EXERCISE BRIEF:
Please report each line in the material below that includes "KiCad".

EXTRACTED RECORDS:
+--

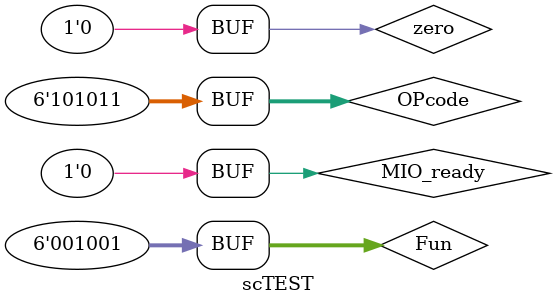
<source format=v>
`timescale 1ns / 1ps


module scTEST;

	// Inputs
	reg [5:0] OPcode;
	reg [5:0] Fun;
	reg MIO_ready;
	reg zero;

	// Outputs
	wire RegDst;
	wire ALUSrc_B;
	wire [1:0] DatatoReg;
	wire Jal;
	wire [1:0] Branch;
	wire RegWrite;
	wire mem_w;
	wire [2:0] ALU_Control;
	wire CPU_MIO;

	// Instantiate the Unit Under Test (UUT)
	SCPU_ctrl uut (
		.OPcode(OPcode), 
		.Fun(Fun), 
		.MIO_ready(MIO_ready), 
		.zero(zero), 
		.RegDst(RegDst), 
		.ALUSrc_B(ALUSrc_B), 
		.DatatoReg(DatatoReg), 
		.Jal(Jal), 
		.Branch(Branch), 
		.RegWrite(RegWrite), 
		.mem_w(mem_w), 
		.ALU_Control(ALU_Control), 
		.CPU_MIO(CPU_MIO)
	);

	initial begin
		// Initialize Inputs
		OPcode = 0;
		Fun = 0;
		MIO_ready = 0;
		zero = 0;

		// Wait 100 ns for global reset to finish
		#100;
		OPcode=6'b000000;
		Fun=6'b100000;#10;
		Fun=6'b100010;#10;
		Fun=6'b100100;#10;
		Fun=6'b100101;#10;
		Fun=6'b100110;#10;
		Fun=6'b100111;#10;
		Fun=6'b101010;#10;
		Fun=6'b000000;#10;
		Fun=6'b000010;#10;
		Fun=6'b001000;#10;
		Fun=6'b001001;#10;
		OPcode=6'b000100;#10;
		OPcode=6'b000101;#10;
		OPcode=6'b001000;#10;
		OPcode=6'b001010;#10;
		OPcode=6'b001100;#10;
		OPcode=6'b001101;#10;
		OPcode=6'b001110;#10;
		OPcode=6'b001111;#10;
		OPcode=6'b000010;#10;
		OPcode=6'b000011;#10;
		OPcode=6'b100011;#10;
		OPcode=6'b101011;#10;
        
		// Add stimulus here

	end
      
endmodule


</source>
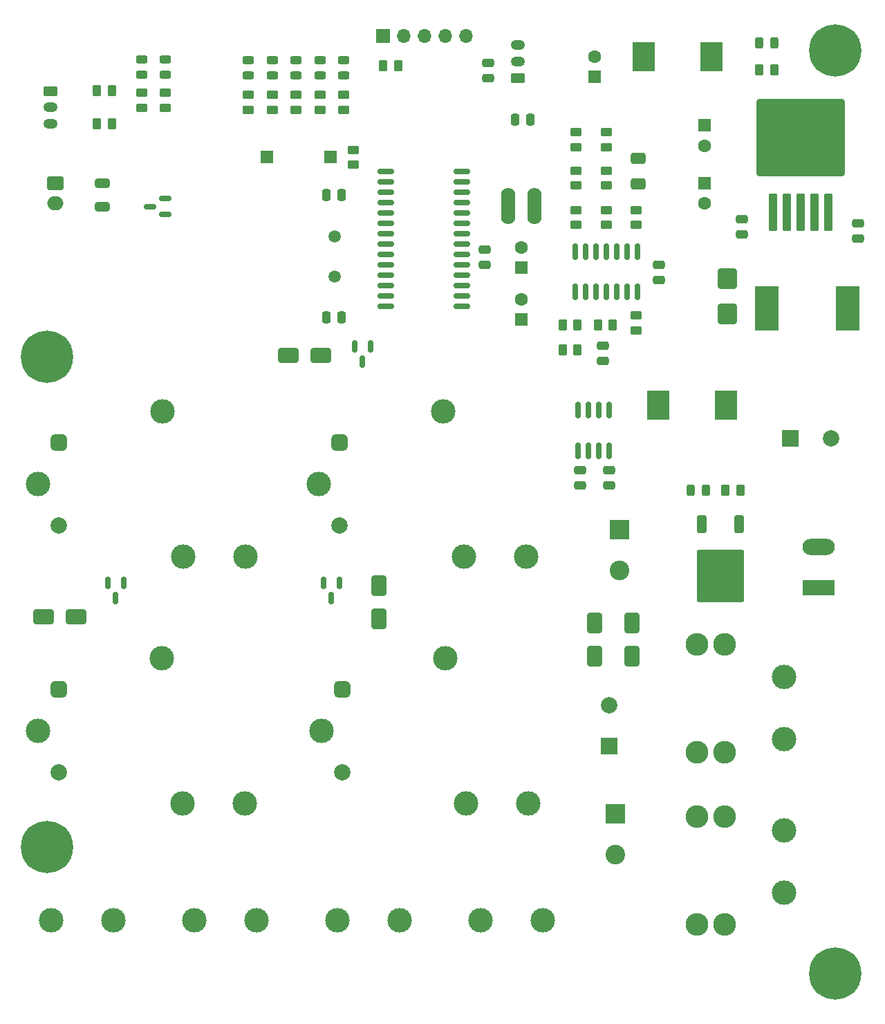
<source format=gts>
G04 #@! TF.GenerationSoftware,KiCad,Pcbnew,8.0.7*
G04 #@! TF.CreationDate,2025-02-08T09:32:49+01:00*
G04 #@! TF.ProjectId,12VSupport,31325653-7570-4706-9f72-742e6b696361,1.2*
G04 #@! TF.SameCoordinates,Original*
G04 #@! TF.FileFunction,Soldermask,Top*
G04 #@! TF.FilePolarity,Negative*
%FSLAX46Y46*%
G04 Gerber Fmt 4.6, Leading zero omitted, Abs format (unit mm)*
G04 Created by KiCad (PCBNEW 8.0.7) date 2025-02-08 09:32:49*
%MOMM*%
%LPD*%
G01*
G04 APERTURE LIST*
G04 Aperture macros list*
%AMRoundRect*
0 Rectangle with rounded corners*
0 $1 Rounding radius*
0 $2 $3 $4 $5 $6 $7 $8 $9 X,Y pos of 4 corners*
0 Add a 4 corners polygon primitive as box body*
4,1,4,$2,$3,$4,$5,$6,$7,$8,$9,$2,$3,0*
0 Add four circle primitives for the rounded corners*
1,1,$1+$1,$2,$3*
1,1,$1+$1,$4,$5*
1,1,$1+$1,$6,$7*
1,1,$1+$1,$8,$9*
0 Add four rect primitives between the rounded corners*
20,1,$1+$1,$2,$3,$4,$5,0*
20,1,$1+$1,$4,$5,$6,$7,0*
20,1,$1+$1,$6,$7,$8,$9,0*
20,1,$1+$1,$8,$9,$2,$3,0*%
G04 Aperture macros list end*
%ADD10C,3.000000*%
%ADD11RoundRect,0.250000X-0.475000X0.250000X-0.475000X-0.250000X0.475000X-0.250000X0.475000X0.250000X0*%
%ADD12R,2.700000X3.600000*%
%ADD13RoundRect,0.250000X0.450000X-0.262500X0.450000X0.262500X-0.450000X0.262500X-0.450000X-0.262500X0*%
%ADD14RoundRect,0.150000X-0.875000X-0.150000X0.875000X-0.150000X0.875000X0.150000X-0.875000X0.150000X0*%
%ADD15RoundRect,0.250000X-0.450000X0.262500X-0.450000X-0.262500X0.450000X-0.262500X0.450000X0.262500X0*%
%ADD16RoundRect,0.250000X-0.262500X-0.450000X0.262500X-0.450000X0.262500X0.450000X-0.262500X0.450000X0*%
%ADD17RoundRect,0.150000X0.587500X0.150000X-0.587500X0.150000X-0.587500X-0.150000X0.587500X-0.150000X0*%
%ADD18RoundRect,0.150000X-0.150000X0.587500X-0.150000X-0.587500X0.150000X-0.587500X0.150000X0.587500X0*%
%ADD19RoundRect,0.243750X-0.243750X-0.456250X0.243750X-0.456250X0.243750X0.456250X-0.243750X0.456250X0*%
%ADD20RoundRect,0.500000X0.500000X0.500000X-0.500000X0.500000X-0.500000X-0.500000X0.500000X-0.500000X0*%
%ADD21C,2.000000*%
%ADD22C,2.780000*%
%ADD23RoundRect,0.243750X-0.456250X0.243750X-0.456250X-0.243750X0.456250X-0.243750X0.456250X0.243750X0*%
%ADD24R,1.700000X1.700000*%
%ADD25O,1.700000X1.700000*%
%ADD26C,0.800000*%
%ADD27C,6.400000*%
%ADD28RoundRect,0.250000X0.475000X-0.250000X0.475000X0.250000X-0.475000X0.250000X-0.475000X-0.250000X0*%
%ADD29R,2.900000X5.400000*%
%ADD30RoundRect,0.250000X0.262500X0.450000X-0.262500X0.450000X-0.262500X-0.450000X0.262500X-0.450000X0*%
%ADD31R,1.500000X1.500000*%
%ADD32RoundRect,0.250000X-0.650000X0.325000X-0.650000X-0.325000X0.650000X-0.325000X0.650000X0.325000X0*%
%ADD33C,1.500000*%
%ADD34RoundRect,0.250000X1.000000X0.650000X-1.000000X0.650000X-1.000000X-0.650000X1.000000X-0.650000X0*%
%ADD35RoundRect,0.250000X0.250000X0.475000X-0.250000X0.475000X-0.250000X-0.475000X0.250000X-0.475000X0*%
%ADD36RoundRect,0.250000X-0.650000X1.000000X-0.650000X-1.000000X0.650000X-1.000000X0.650000X1.000000X0*%
%ADD37R,2.400000X2.400000*%
%ADD38C,2.400000*%
%ADD39R,1.600000X1.600000*%
%ADD40C,1.600000*%
%ADD41R,2.000000X2.000000*%
%ADD42RoundRect,0.250000X-0.900000X1.000000X-0.900000X-1.000000X0.900000X-1.000000X0.900000X1.000000X0*%
%ADD43RoundRect,0.250000X-0.350000X0.850000X-0.350000X-0.850000X0.350000X-0.850000X0.350000X0.850000X0*%
%ADD44RoundRect,0.249997X-2.650003X2.950003X-2.650003X-2.950003X2.650003X-2.950003X2.650003X2.950003X0*%
%ADD45RoundRect,0.150000X-0.150000X0.825000X-0.150000X-0.825000X0.150000X-0.825000X0.150000X0.825000X0*%
%ADD46RoundRect,0.250000X-0.625000X0.350000X-0.625000X-0.350000X0.625000X-0.350000X0.625000X0.350000X0*%
%ADD47O,1.750000X1.200000*%
%ADD48RoundRect,0.250000X0.300000X-2.050000X0.300000X2.050000X-0.300000X2.050000X-0.300000X-2.050000X0*%
%ADD49RoundRect,0.250002X5.149998X-4.449998X5.149998X4.449998X-5.149998X4.449998X-5.149998X-4.449998X0*%
%ADD50RoundRect,0.250000X-0.750000X0.600000X-0.750000X-0.600000X0.750000X-0.600000X0.750000X0.600000X0*%
%ADD51O,2.000000X1.700000*%
%ADD52RoundRect,0.250000X-0.250000X-0.475000X0.250000X-0.475000X0.250000X0.475000X-0.250000X0.475000X0*%
%ADD53O,1.750000X4.500000*%
%ADD54RoundRect,0.250000X0.625000X-0.350000X0.625000X0.350000X-0.625000X0.350000X-0.625000X-0.350000X0*%
%ADD55R,3.960000X1.980000*%
%ADD56O,3.960000X1.980000*%
%ADD57RoundRect,0.150000X0.150000X-0.825000X0.150000X0.825000X-0.150000X0.825000X-0.150000X-0.825000X0*%
%ADD58RoundRect,0.250000X-0.650000X0.412500X-0.650000X-0.412500X0.650000X-0.412500X0.650000X0.412500X0*%
G04 APERTURE END LIST*
D10*
X90170000Y-153480000D03*
X82550000Y-153480000D03*
D11*
X115824000Y-98364000D03*
X115824000Y-100264000D03*
X100584000Y-71374000D03*
X100584000Y-73274000D03*
D12*
X130134000Y-90424000D03*
X121834000Y-90424000D03*
D13*
X58553167Y-53998500D03*
X58553167Y-52173500D03*
D14*
X88441000Y-61849000D03*
X88441000Y-63119000D03*
X88441000Y-64389000D03*
X88441000Y-65659000D03*
X88441000Y-66929000D03*
X88441000Y-68199000D03*
X88441000Y-69469000D03*
X88441000Y-70739000D03*
X88441000Y-72009000D03*
X88441000Y-73279000D03*
X88441000Y-74549000D03*
X88441000Y-75819000D03*
X88441000Y-77089000D03*
X88441000Y-78359000D03*
X97741000Y-78359000D03*
X97741000Y-77089000D03*
X97741000Y-75819000D03*
X97741000Y-74549000D03*
X97741000Y-73279000D03*
X97741000Y-72009000D03*
X97741000Y-70739000D03*
X97741000Y-69469000D03*
X97741000Y-68199000D03*
X97741000Y-66929000D03*
X97741000Y-65659000D03*
X97741000Y-64389000D03*
X97741000Y-63119000D03*
X97741000Y-61849000D03*
D13*
X115443000Y-58824500D03*
X115443000Y-56999500D03*
X71628000Y-54276000D03*
X71628000Y-52451000D03*
D15*
X115443000Y-66524500D03*
X115443000Y-68349500D03*
D16*
X53062500Y-56007000D03*
X54887500Y-56007000D03*
D17*
X61422500Y-67051000D03*
X61422500Y-65151000D03*
X59547500Y-66101000D03*
D18*
X86548000Y-83215000D03*
X84648000Y-83215000D03*
X85598000Y-85090000D03*
D19*
X125808500Y-100838000D03*
X127683500Y-100838000D03*
D10*
X80558000Y-130310000D03*
X95758000Y-121410000D03*
X105898000Y-139210000D03*
X98298000Y-139210000D03*
D20*
X83098000Y-125210000D03*
D21*
X83098000Y-135410000D03*
D22*
X129977000Y-140837000D03*
X126577000Y-140837000D03*
X129977000Y-154045000D03*
X126577000Y-154045000D03*
D23*
X77470000Y-48186500D03*
X77470000Y-50061500D03*
D11*
X112268000Y-98364000D03*
X112268000Y-100264000D03*
D13*
X74549000Y-54276000D03*
X74549000Y-52451000D03*
D16*
X134192000Y-49390500D03*
X136017000Y-49390500D03*
D24*
X88138000Y-45212000D03*
D25*
X90678000Y-45212000D03*
X93218000Y-45212000D03*
X95758000Y-45212000D03*
X98298000Y-45212000D03*
D26*
X141110000Y-46990000D03*
X141812944Y-45292944D03*
X141812944Y-48687056D03*
X143510000Y-44590000D03*
D27*
X143510000Y-46990000D03*
D26*
X143510000Y-49390000D03*
X145207056Y-45292944D03*
X145207056Y-48687056D03*
X145910000Y-46990000D03*
D13*
X84455000Y-60983500D03*
X84455000Y-59158500D03*
D10*
X45845000Y-130310000D03*
X61045000Y-121410000D03*
X71185000Y-139210000D03*
X63585000Y-139210000D03*
D20*
X48385000Y-125210000D03*
D21*
X48385000Y-135410000D03*
D16*
X53062500Y-51943000D03*
X54887500Y-51943000D03*
D28*
X100965000Y-50414000D03*
X100965000Y-48514000D03*
D13*
X119126000Y-81280000D03*
X119126000Y-79455000D03*
D29*
X135082000Y-78610000D03*
X144982000Y-78610000D03*
D30*
X89939500Y-48895000D03*
X88114500Y-48895000D03*
D10*
X137224000Y-123698000D03*
X137224000Y-131318000D03*
D28*
X146304000Y-70038000D03*
X146304000Y-68138000D03*
D31*
X81661000Y-60071000D03*
X73861000Y-60071000D03*
D26*
X141110000Y-160020000D03*
X141812944Y-158322944D03*
X141812944Y-161717056D03*
X143510000Y-157620000D03*
D27*
X143510000Y-160020000D03*
D26*
X143510000Y-162420000D03*
X145207056Y-158322944D03*
X145207056Y-161717056D03*
X145910000Y-160020000D03*
D15*
X119126000Y-66548000D03*
X119126000Y-68373000D03*
D26*
X44590000Y-144526000D03*
X45292944Y-142828944D03*
X45292944Y-146223056D03*
X46990000Y-142126000D03*
D27*
X46990000Y-144526000D03*
D26*
X46990000Y-146926000D03*
X48687056Y-142828944D03*
X48687056Y-146223056D03*
X49390000Y-144526000D03*
D23*
X74549000Y-48186500D03*
X74549000Y-50061500D03*
D13*
X61474167Y-53998500D03*
X61474167Y-52173500D03*
D30*
X131849500Y-100838000D03*
X130024500Y-100838000D03*
D15*
X111760000Y-66524500D03*
X111760000Y-68349500D03*
D26*
X44590000Y-84501056D03*
X45292944Y-82804000D03*
X45292944Y-86198112D03*
X46990000Y-82101056D03*
D27*
X46990000Y-84501056D03*
D26*
X46990000Y-86901056D03*
X48687056Y-82804000D03*
X48687056Y-86198112D03*
X49390000Y-84501056D03*
D32*
X53721000Y-63217000D03*
X53721000Y-66167000D03*
D10*
X72644000Y-153480000D03*
X65024000Y-153480000D03*
D13*
X111760000Y-58848000D03*
X111760000Y-57023000D03*
D28*
X132080000Y-69530000D03*
X132080000Y-67630000D03*
D23*
X58553167Y-48084500D03*
X58553167Y-49959500D03*
D13*
X111760000Y-63523500D03*
X111760000Y-61698500D03*
D33*
X82169000Y-69776000D03*
X82169000Y-74676000D03*
D18*
X56322000Y-112171000D03*
X54422000Y-112171000D03*
X55372000Y-114046000D03*
D34*
X80518000Y-84328000D03*
X76518000Y-84328000D03*
D16*
X110085500Y-83669500D03*
X111910500Y-83669500D03*
D28*
X115062000Y-85024000D03*
X115062000Y-83124000D03*
D23*
X80391000Y-48186500D03*
X80391000Y-50061500D03*
D35*
X83070000Y-79719000D03*
X81170000Y-79719000D03*
D36*
X87630000Y-112554000D03*
X87630000Y-116554000D03*
X114046000Y-117126000D03*
X114046000Y-121126000D03*
D13*
X83312000Y-54276000D03*
X83312000Y-52451000D03*
D30*
X111910500Y-80621500D03*
X110085500Y-80621500D03*
D18*
X82738000Y-112171000D03*
X80838000Y-112171000D03*
X81788000Y-114046000D03*
D37*
X117094000Y-105634785D03*
D38*
X117094000Y-110634785D03*
D15*
X115443000Y-61722000D03*
X115443000Y-63547000D03*
D10*
X55118000Y-153480000D03*
X47498000Y-153480000D03*
D35*
X83070000Y-64733000D03*
X81170000Y-64733000D03*
D39*
X127508000Y-63246000D03*
D40*
X127508000Y-65746000D03*
D10*
X80262000Y-100084000D03*
X95462000Y-91184000D03*
X105602000Y-108984000D03*
X98002000Y-108984000D03*
D20*
X82802000Y-94984000D03*
D21*
X82802000Y-105184000D03*
D41*
X138002000Y-94488000D03*
D21*
X143002000Y-94488000D03*
D42*
X130253000Y-74943000D03*
X130253000Y-79243000D03*
D23*
X61474167Y-48084500D03*
X61474167Y-49959500D03*
D39*
X105029000Y-73620000D03*
D40*
X105029000Y-71120000D03*
D43*
X131699000Y-105029000D03*
D44*
X129419000Y-111329000D03*
D43*
X127139000Y-105029000D03*
D13*
X77470000Y-54276000D03*
X77470000Y-52451000D03*
D45*
X115824000Y-91062000D03*
X114554000Y-91062000D03*
X113284000Y-91062000D03*
X112014000Y-91062000D03*
X112014000Y-96012000D03*
X113284000Y-96012000D03*
X114554000Y-96012000D03*
X115824000Y-96012000D03*
D46*
X47413000Y-51975000D03*
D47*
X47413000Y-53975000D03*
X47413000Y-55975000D03*
D39*
X105029000Y-79945113D03*
D40*
X105029000Y-77445113D03*
D48*
X135870000Y-66805000D03*
X137570000Y-66805000D03*
X139270000Y-66805000D03*
D49*
X139270000Y-57655000D03*
D48*
X140970000Y-66805000D03*
X142670000Y-66805000D03*
D39*
X114046000Y-50252000D03*
D40*
X114046000Y-47752000D03*
D50*
X48006000Y-63246000D03*
D51*
X48006000Y-65746000D03*
D39*
X127508000Y-56174000D03*
D40*
X127508000Y-58674000D03*
D23*
X71628000Y-48186500D03*
X71628000Y-50061500D03*
D10*
X45887000Y-100086000D03*
X61087000Y-91186000D03*
X71227000Y-108986000D03*
X63627000Y-108986000D03*
D20*
X48427000Y-94986000D03*
D21*
X48427000Y-105186000D03*
D37*
X116586000Y-140432785D03*
D38*
X116586000Y-145432785D03*
D52*
X104272000Y-55499000D03*
X106172000Y-55499000D03*
D12*
X120056000Y-47752000D03*
X128356000Y-47752000D03*
D23*
X83312000Y-48186500D03*
X83312000Y-50061500D03*
D10*
X107696000Y-153480000D03*
X100076000Y-153480000D03*
D13*
X80391000Y-54276000D03*
X80391000Y-52451000D03*
D53*
X106654000Y-66040000D03*
X103404000Y-66040000D03*
D10*
X137224000Y-142494000D03*
X137224000Y-150114000D03*
D54*
X104648000Y-50355000D03*
D47*
X104648000Y-48355000D03*
X104648000Y-46355000D03*
D19*
X134167000Y-46088500D03*
X136042000Y-46088500D03*
D22*
X129977000Y-119755000D03*
X126577000Y-119755000D03*
X129977000Y-132963000D03*
X126577000Y-132963000D03*
D34*
X50514000Y-116332000D03*
X46514000Y-116332000D03*
D55*
X141478000Y-112747000D03*
D56*
X141478000Y-107747000D03*
D30*
X116228500Y-80621500D03*
X114403500Y-80621500D03*
D41*
X115824000Y-132161677D03*
D21*
X115824000Y-127161677D03*
D57*
X111633000Y-76578000D03*
X112903000Y-76578000D03*
X114173000Y-76578000D03*
X115443000Y-76578000D03*
X116713000Y-76578000D03*
X117983000Y-76578000D03*
X119253000Y-76578000D03*
X119253000Y-71628000D03*
X117983000Y-71628000D03*
X116713000Y-71628000D03*
X115443000Y-71628000D03*
X114173000Y-71628000D03*
X112903000Y-71628000D03*
X111633000Y-71628000D03*
D28*
X121920000Y-75118000D03*
X121920000Y-73218000D03*
D58*
X119380000Y-60198000D03*
X119380000Y-63323000D03*
D36*
X118618000Y-117126000D03*
X118618000Y-121126000D03*
M02*

</source>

+--

EXERCISE RESULT:
G04 #@! TF.GenerationSoftware,KiCad,Pcbnew,8.0.7*
G04 Created by KiCad (PCBNEW 8.0.7) date 2025-02-08 09:32:49*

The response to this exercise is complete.